1940s. Princeton mathematician John Von Neumann conceived the architecture for the stored-program computer -- the idea that a computer"s program & the data it processes can be kept in the computer"s memory. And Warren McCulloch & Walter Pitts laid the foundation for neural networks.

1950s. With the advent of modern computers, scientists could kiểm tra their ideas about machine intelligence. One method for determining whether a computer has intelligence was devised by the British mathematician và World War II code-breaker Alan Turing. The Turing demo focused on a computer"s ability to fool interrogators into believing its responses to lớn their questions were made by a human being.

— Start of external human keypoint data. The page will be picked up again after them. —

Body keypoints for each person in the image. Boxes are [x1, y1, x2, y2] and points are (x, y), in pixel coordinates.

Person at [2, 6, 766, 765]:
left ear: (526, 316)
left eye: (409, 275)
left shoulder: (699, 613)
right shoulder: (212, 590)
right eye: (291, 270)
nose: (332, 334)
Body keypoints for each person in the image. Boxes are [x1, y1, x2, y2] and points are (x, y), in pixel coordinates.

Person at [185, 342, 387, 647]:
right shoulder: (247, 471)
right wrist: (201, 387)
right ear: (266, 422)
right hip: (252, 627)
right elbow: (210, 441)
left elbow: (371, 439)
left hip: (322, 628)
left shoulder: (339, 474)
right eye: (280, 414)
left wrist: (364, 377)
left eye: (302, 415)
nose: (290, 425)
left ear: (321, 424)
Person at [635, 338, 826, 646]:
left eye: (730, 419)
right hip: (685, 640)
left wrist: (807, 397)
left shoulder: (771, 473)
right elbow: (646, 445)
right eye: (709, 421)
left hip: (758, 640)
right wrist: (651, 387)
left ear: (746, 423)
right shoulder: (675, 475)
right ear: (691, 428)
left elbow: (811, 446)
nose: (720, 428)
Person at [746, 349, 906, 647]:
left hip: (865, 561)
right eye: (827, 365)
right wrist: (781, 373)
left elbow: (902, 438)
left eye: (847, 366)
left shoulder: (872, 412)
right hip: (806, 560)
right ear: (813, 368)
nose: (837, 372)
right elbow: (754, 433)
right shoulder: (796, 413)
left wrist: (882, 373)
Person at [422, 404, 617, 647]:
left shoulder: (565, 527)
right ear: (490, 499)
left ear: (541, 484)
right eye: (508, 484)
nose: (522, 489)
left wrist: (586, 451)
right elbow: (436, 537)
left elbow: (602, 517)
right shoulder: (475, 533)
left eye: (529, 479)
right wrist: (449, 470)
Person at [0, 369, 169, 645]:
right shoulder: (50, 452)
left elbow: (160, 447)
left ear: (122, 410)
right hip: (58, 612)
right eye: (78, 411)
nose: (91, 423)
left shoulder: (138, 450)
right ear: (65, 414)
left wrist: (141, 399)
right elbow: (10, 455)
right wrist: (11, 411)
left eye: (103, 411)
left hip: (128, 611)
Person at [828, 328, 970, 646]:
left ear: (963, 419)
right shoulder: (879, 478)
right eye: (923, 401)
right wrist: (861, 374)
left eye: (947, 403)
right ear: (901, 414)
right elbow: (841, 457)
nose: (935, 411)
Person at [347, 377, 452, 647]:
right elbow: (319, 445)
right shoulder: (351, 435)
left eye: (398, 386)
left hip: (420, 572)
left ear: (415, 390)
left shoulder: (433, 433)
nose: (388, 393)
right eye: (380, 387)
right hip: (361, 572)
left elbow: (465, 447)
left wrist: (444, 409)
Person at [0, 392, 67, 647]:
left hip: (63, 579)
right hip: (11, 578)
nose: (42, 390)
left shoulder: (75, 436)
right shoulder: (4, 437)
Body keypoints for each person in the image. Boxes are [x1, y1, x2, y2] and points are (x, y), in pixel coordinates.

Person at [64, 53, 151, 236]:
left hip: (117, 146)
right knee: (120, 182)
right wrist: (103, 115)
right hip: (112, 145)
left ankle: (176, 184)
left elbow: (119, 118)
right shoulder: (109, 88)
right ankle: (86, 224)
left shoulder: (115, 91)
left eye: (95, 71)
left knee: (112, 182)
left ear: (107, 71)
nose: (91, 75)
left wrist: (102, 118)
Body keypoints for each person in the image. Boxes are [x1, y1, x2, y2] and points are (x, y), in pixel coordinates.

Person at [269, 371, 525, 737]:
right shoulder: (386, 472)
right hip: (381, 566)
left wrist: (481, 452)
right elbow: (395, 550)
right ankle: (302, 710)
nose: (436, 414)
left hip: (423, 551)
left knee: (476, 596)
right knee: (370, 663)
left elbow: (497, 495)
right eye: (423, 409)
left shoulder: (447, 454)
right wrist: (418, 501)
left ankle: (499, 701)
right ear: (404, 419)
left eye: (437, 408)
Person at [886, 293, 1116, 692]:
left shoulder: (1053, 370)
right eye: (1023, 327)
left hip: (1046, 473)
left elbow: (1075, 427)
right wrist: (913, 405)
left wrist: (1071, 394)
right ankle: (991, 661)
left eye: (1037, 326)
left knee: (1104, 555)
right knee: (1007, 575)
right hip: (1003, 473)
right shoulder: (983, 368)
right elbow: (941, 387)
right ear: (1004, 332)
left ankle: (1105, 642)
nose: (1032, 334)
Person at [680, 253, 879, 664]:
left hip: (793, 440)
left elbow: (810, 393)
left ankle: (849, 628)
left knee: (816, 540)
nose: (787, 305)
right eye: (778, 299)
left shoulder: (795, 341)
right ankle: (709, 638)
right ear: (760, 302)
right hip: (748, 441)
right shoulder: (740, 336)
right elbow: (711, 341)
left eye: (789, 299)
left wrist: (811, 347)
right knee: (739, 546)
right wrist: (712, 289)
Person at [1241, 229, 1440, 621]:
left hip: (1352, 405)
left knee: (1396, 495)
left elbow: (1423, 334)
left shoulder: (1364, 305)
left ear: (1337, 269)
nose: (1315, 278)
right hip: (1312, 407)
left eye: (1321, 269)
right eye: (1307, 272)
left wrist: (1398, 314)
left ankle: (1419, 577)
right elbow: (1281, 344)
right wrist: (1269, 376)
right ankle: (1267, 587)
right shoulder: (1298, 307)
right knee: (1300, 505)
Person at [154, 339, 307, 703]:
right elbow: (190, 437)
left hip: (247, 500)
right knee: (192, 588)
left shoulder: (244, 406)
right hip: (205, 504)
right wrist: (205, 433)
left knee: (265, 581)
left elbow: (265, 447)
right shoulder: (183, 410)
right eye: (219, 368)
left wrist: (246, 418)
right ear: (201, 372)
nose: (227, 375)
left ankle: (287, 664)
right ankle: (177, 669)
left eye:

1956. The modern field of artificial intelligence is widely cited as starting this year during a summer conference at Dartmouth College. Sponsored by the Defense Advanced Research Projects Agency (DARPA), the conference was attended by 10 luminaries in the field, including AI pioneers Marvin Minsky, Oliver Selfridge & John McCarthy, who is credited with coining the term artificial intelligence. Also in attendance were Allen Newell, a computer scientist, & Herbert A. Simon, an economist, political scientist and cognitive psychologist, who presented their groundbreaking ngắn gọn xúc tích Theorist, a computer program capable of proving certain mathematical theorems & referred to as the first AI program.

1950s và 1960s. In the wake of the Dartmouth College conference, leaders in the fledgling field of AI predicted that a man-made intelligence equivalent to the human brain was around the corner, attracting major government and industry support. Indeed, nearly 20 years of well-funded basic research generated significant advances in AI: For example, in the late 1950s, Newell & Simon published the General Problem Solver (GPS) algorithm, which fell short of solving complex problems but laid the foundations for developing more sophisticated cognitive architectures; McCarthy developed Lisp, a language for AI programming that is still used today. In the mid-1960s MIT Professor Joseph Weizenbaum developed ELIZA, an early natural language processing program that laid the foundation for today"s chatbots.

1970s and 1980s. But the achievement of artificial general intelligence proved elusive, not imminent, hampered by limitations in computer processing & memory and by the complexity of the problem. Government & corporations backed away from their support of AI research, leading khổng lồ a fallow period lasting from 1974 lớn 1980 và known as the first "AI Winter." In the 1980s, research on deep learning techniques and industry"s adoption of Edward Feigenbaum"s expert systems sparked a new wave of AI enthusiasm, only lớn be followed by another collapse of government funding and industry support. The second AI winter lasted until the mid-1990s.

1990s through today. Increases in computational power and an explosion of data sparked an AI renaissance in the late 1990s that has continued khổng lồ present times. The latest focus on AI has given rise to lớn breakthroughs in natural language processing, computer vision, robotics, machine learning, deep learning and more. Moreover, AI is becoming ever more tangible, powering cars, diagnosing disease & cementing its role in popular culture. In 1997, IBM"s Deep blue defeated Russian chess grandmaster Garry Kasparov, becoming the first computer program to beat a world chess champion. Fourteen years later, IBM"s Watson captivated the public when it defeated two former champions on the trò chơi Jeopardy!. More recently, the historic defeat of 18-time World Go champion Lee Sedol by Google DeepMind"s AlphaGo stunned the Go community and marked a major milestone in the development of intelligent machines.

AI as a service

Because hardware, software & staffing costs for AI can be expensive, many vendors are including AI components in their standard offerings or providing access khổng lồ artificial intelligence as a service (AIaaS) platforms. AIaaS allows individuals và companies to lớn experiment with AI for various business purposes và sample multiple platforms before making a commitment.